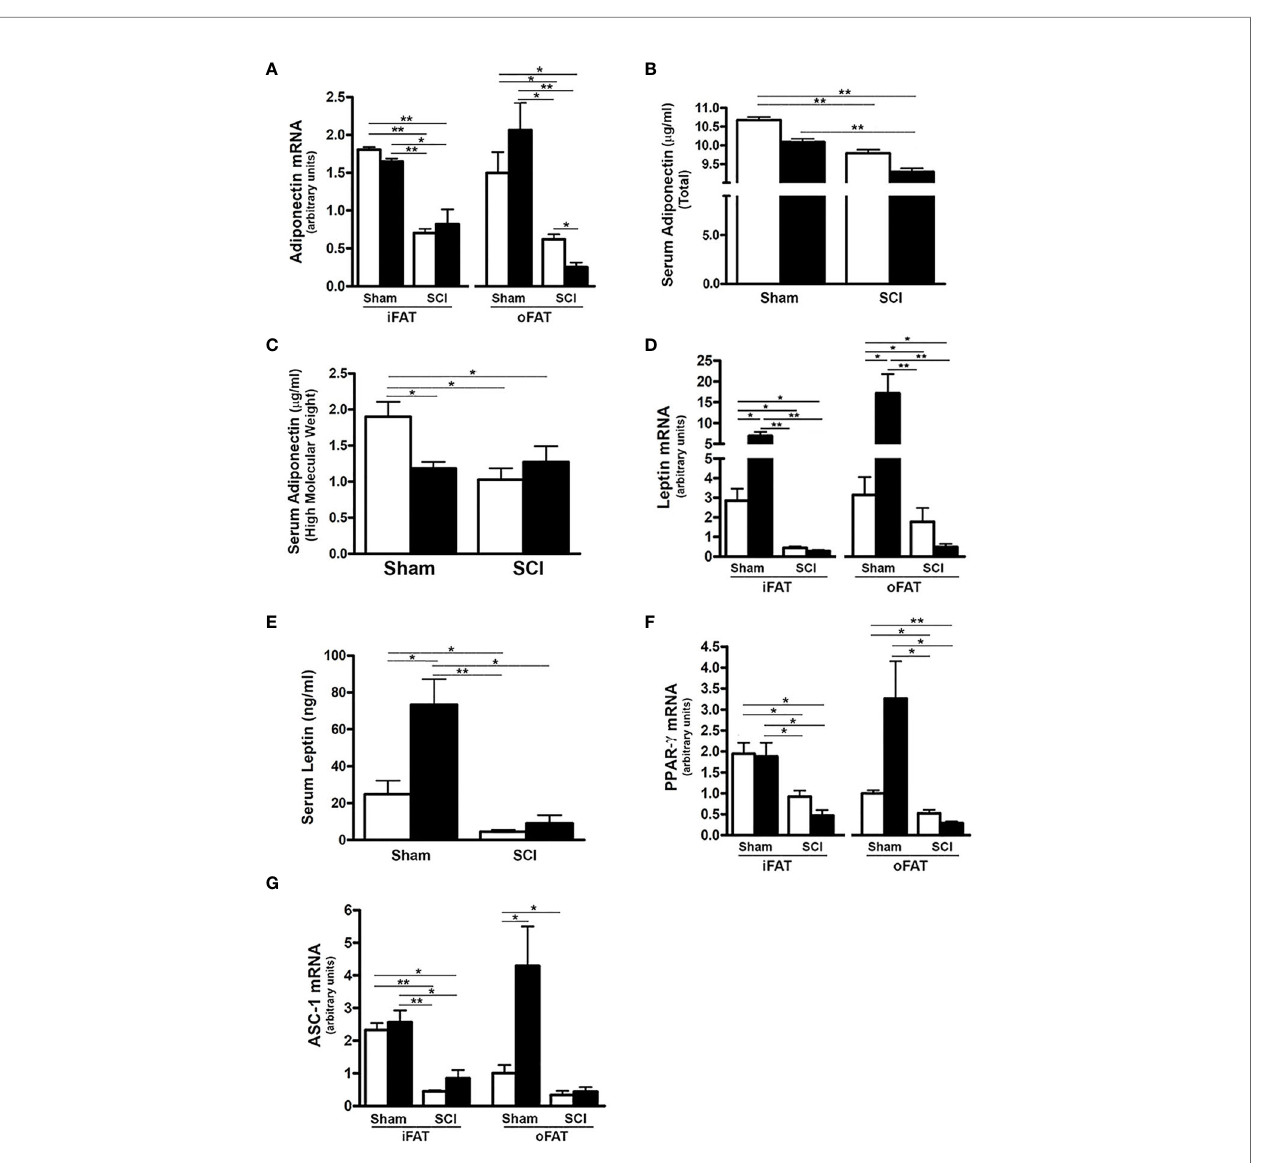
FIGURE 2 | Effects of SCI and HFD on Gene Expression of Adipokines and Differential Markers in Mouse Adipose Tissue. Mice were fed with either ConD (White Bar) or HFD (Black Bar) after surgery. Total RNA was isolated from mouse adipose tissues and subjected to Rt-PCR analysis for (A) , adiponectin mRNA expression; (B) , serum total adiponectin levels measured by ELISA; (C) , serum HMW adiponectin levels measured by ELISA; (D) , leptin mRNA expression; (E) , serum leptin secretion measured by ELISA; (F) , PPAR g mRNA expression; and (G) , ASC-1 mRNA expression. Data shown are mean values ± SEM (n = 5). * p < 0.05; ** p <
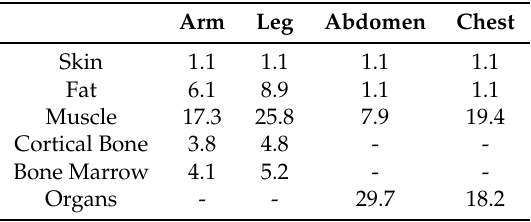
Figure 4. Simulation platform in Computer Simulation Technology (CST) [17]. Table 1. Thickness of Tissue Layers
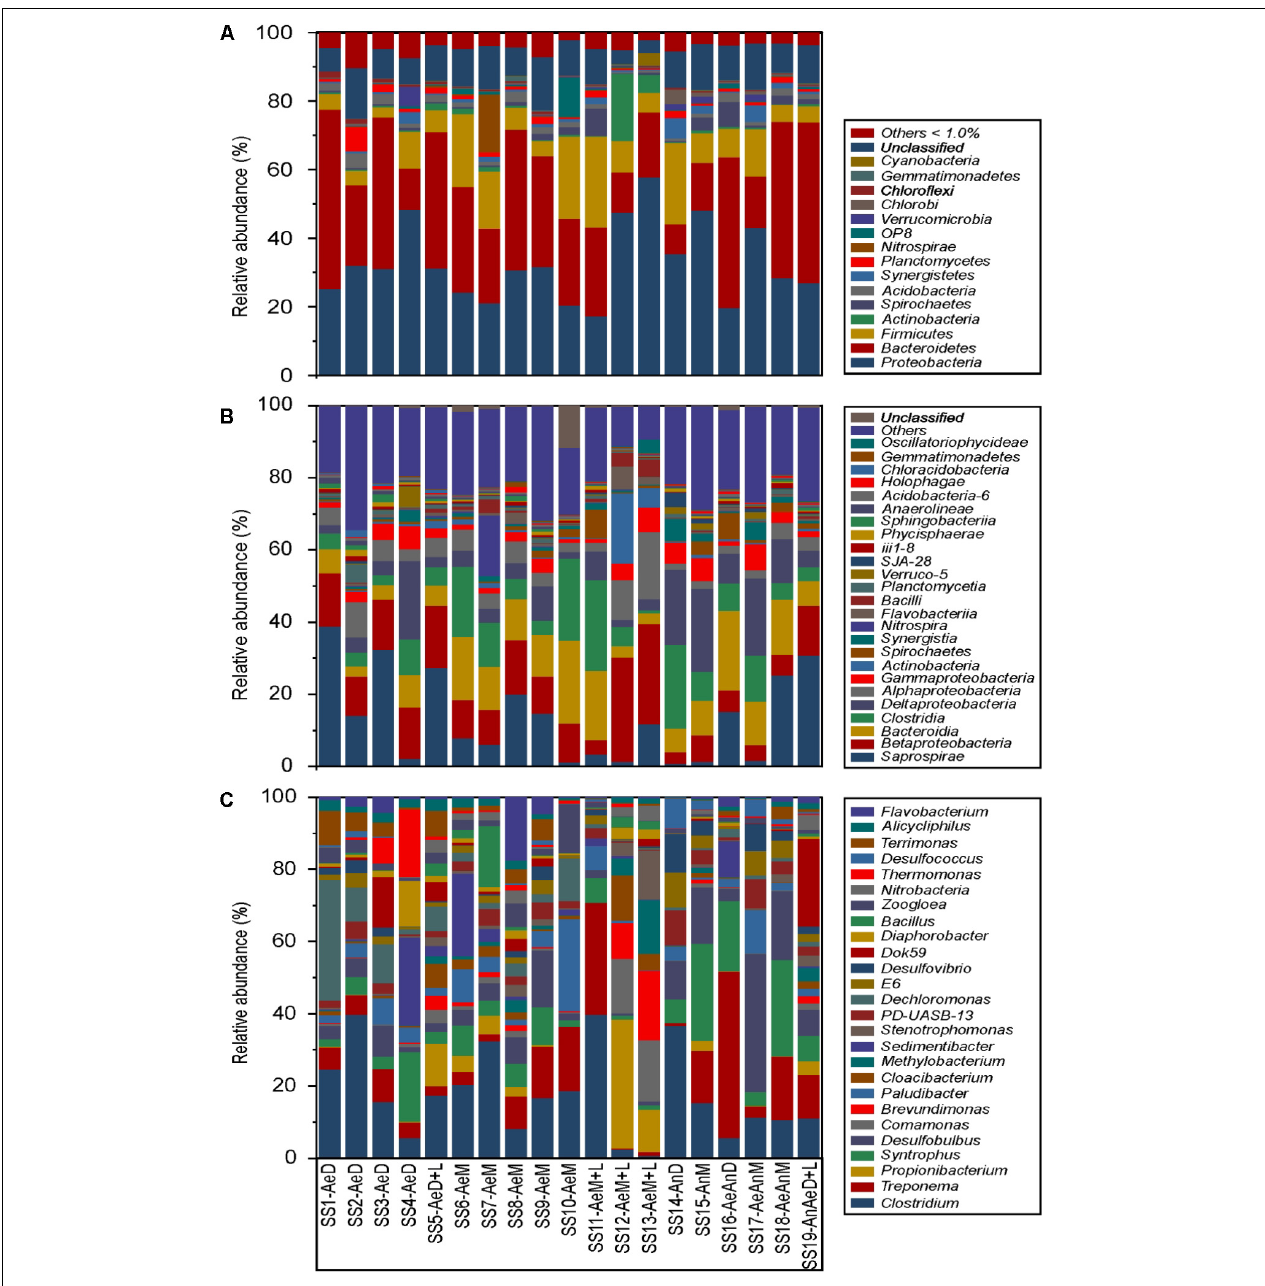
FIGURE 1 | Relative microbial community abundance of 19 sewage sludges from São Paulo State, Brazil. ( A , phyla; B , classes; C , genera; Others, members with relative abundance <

==

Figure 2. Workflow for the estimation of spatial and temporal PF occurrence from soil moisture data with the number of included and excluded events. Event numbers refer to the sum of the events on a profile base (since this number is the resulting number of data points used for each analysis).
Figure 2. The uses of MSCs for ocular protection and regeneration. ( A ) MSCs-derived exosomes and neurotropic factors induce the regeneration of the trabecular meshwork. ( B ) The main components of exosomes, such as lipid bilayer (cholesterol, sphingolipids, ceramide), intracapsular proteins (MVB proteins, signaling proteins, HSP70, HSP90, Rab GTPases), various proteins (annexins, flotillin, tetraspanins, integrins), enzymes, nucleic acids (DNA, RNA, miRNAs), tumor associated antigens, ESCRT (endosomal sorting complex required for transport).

[Exercise objective] Search the records for the word "analysis". Copy each line where it appears.

[Output of the exercise]
FIGURE 2 | Effects of SCI and HFD on Gene Expression of Adipokines and Differential Markers in Mouse Adipose Tissue. Mice were fed with either ConD (White Bar) or HFD (Black Bar) after surgery. Total RNA was isolated from mouse adipose tissues and subjected to Rt-PCR analysis for (A) , adiponectin mRNA expression; (B) , serum total adiponectin levels measured by ELISA; (C) , serum HMW adiponectin levels measured by ELISA; (D) , leptin mRNA expression; (E) , serum leptin secretion measured by ELISA; (F) , PPAR g mRNA expression; and (G) , ASC-1 mRNA expression. Data shown are mean values ± SEM (n = 5). * p < 0.05; ** p <
Figure 2. Workflow for the estimation of spatial and temporal PF occurrence from soil moisture data with the number of included and excluded events. Event numbers refer to the sum of the events on a profile base (since this number is the resulting number of data points used for each analysis).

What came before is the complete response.